Auch Schweden muss im selben europäischen Rechtsrahmen handeln. Lange hatte sich das skandinavische Land als humanitäre Grossmacht begriffen. Doch nicht zuletzt infolge des von Deutschland ausgelösten Willkommenssignals nahm die Überforderung zu. Anders als Deutschland hat Schweden schon sehr früh begonnen, stationäre Grenzkontrollen einzuführen.
Auch Deutschland kontrolliert seit 2015 – aber nur an der Grenze zu Österreich. Erst im vergangenen Jahr wird durchgehend auch an den Grenzen zu Tschechien, Polen und der Schweiz kontrolliert. Die während der EM verhängten Kontrollen an den übrigen Landgrenzen hat Deutschland wieder aufgehoben.
Schweden zeigt auch, dass man bestimmte Pull-Faktoren ausser Kraft setzen kann. Wie in Deutschland auch siedelten sich in Schweden im Laufe der Jahre grosse Diaspora-Gemeinden aus bestimmten Herkunftsländern an. Deren Vorhandensein gilt gemeinhin als einer der wichtigsten Pull-Faktoren. Durch eine auf Abschreckung von irregulären Migranten setzende Politik wurde in jüngster Zeit erreicht, dass mehr Menschen aus bestimmten Ländern wie dem Irak oder Somalia Schweden verlassen, als neue aus diesen hinzukommen.
Es braucht eine grundlegende Wende in der Asylpolitik
Grundsätzlich haben alle EU-Länder dieselben Probleme. Wer es einmal in die EU geschafft hat, muss meist nicht mit seiner Ausschaffung rechnen. Etwa acht von zehn ausreisepflichtigen Personen verblieben in letzter Zeit in der EU. Migrationsforscher wie Stefan Luft aus Bremen empfehlen deshalb einen Kurswechsel in der europäischen Asylpolitik insgesamt. Verfahren müssten in Drittländern ausserhalb der EU durchgeführt werden. Länder, die es wollen, könnten Kontingente vorher ausgesuchter Schutzsuchender aufnehmen.
So weit ist die EU noch nicht – vor allem wegen deutscher Einsprüche. Andere Länder waren bis anhin aber nicht tatenlos und haben deutlich früher als die Bundesrepublik begonnen, die Kontrolle über die ungesteuerte Zuwanderung zurückzugewinnen.
Voraussetzung dafür waren zwei Dinge.

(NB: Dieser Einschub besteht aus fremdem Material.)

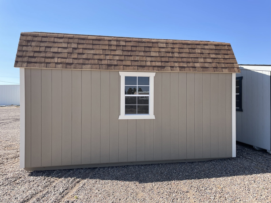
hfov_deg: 67.3
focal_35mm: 26
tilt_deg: +4.6
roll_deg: +1.7
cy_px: 102
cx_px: 136
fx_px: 204
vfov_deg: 53.1
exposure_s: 1/1715
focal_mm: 4.2
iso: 32
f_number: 1.6
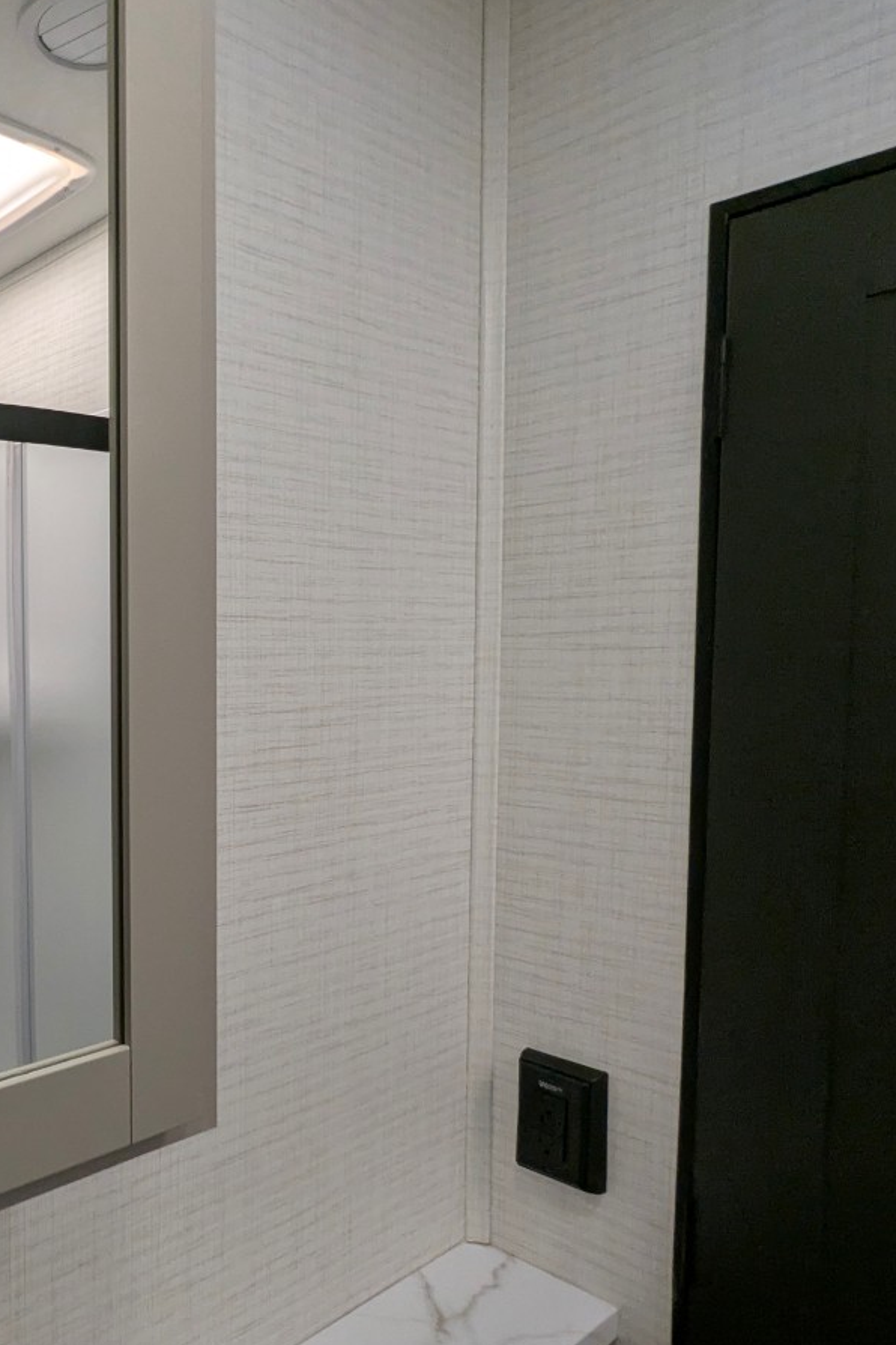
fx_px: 971
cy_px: 724
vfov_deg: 69.3
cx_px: -26
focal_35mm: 26
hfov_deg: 42.0
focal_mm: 2.35
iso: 129
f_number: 2.2
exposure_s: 1/247
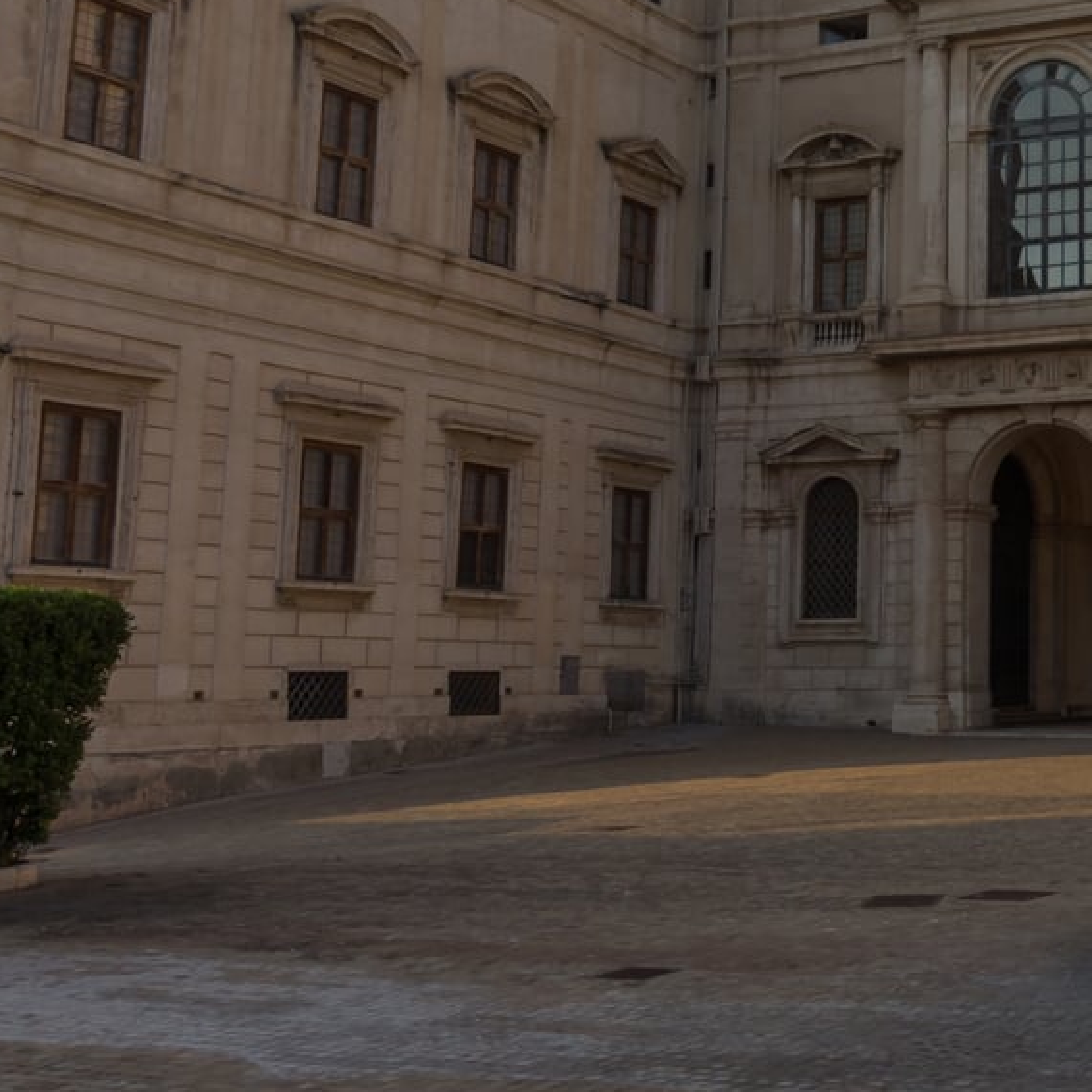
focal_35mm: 45
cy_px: 68
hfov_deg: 32.1
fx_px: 1606
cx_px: 1261
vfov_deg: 34.9
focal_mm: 10
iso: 100
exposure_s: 1/160
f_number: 6.3
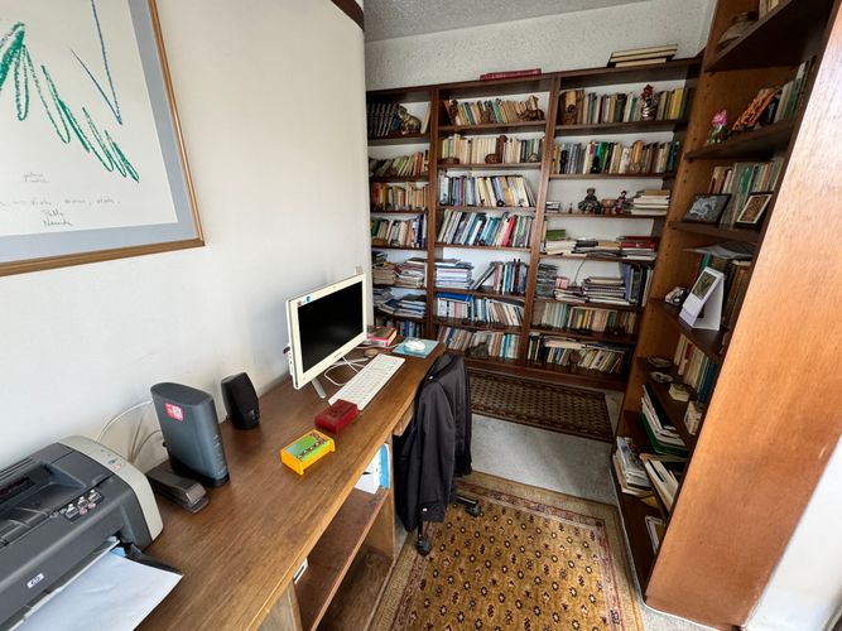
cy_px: 316
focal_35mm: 14
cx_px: 421
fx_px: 340
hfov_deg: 102.1
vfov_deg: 85.7
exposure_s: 1/99
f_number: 2.2
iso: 320
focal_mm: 2.22
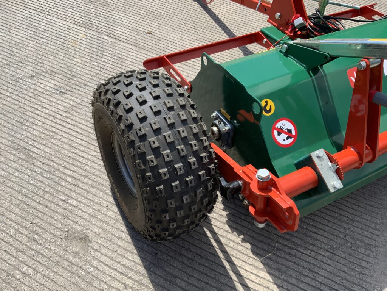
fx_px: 324
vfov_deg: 48.2
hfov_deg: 61.7
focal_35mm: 29
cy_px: 146
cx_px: 194
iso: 16
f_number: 1.8
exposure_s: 1/1675
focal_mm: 3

Zum einen formulierten sie eine politische Zielvorgabe, die auf konsequente Abschreckung und Senkung der Zahlen setzte. Die Integration der Asylbewerber war dabei anders als in Deutschland nicht leitend. Damit nahm man freilich die Probleme in Kauf, die mit schlecht integrierten Menschen verbunden sind.
Zum anderen liessen sich für eine auf Abschreckung setzende Politik demokratische Mehrheiten finden – sei es wie in den Niederlanden oder Schweden durch Koalitionen rechts der Mitte oder wie in Dänemark durch eine Rechtsverschiebung der Sozialdemokratie. Davon ist die politische Linke in Deutschland weit entfernt. Die sogenannte Brandmauer zur AfD verhindert zudem Mitte-rechts-Regierungen wie in Schweden oder den Niederlanden. Bis auf weiteres dürfte Deutschland deshalb Hauptzielland irregulärer Migration bleiben.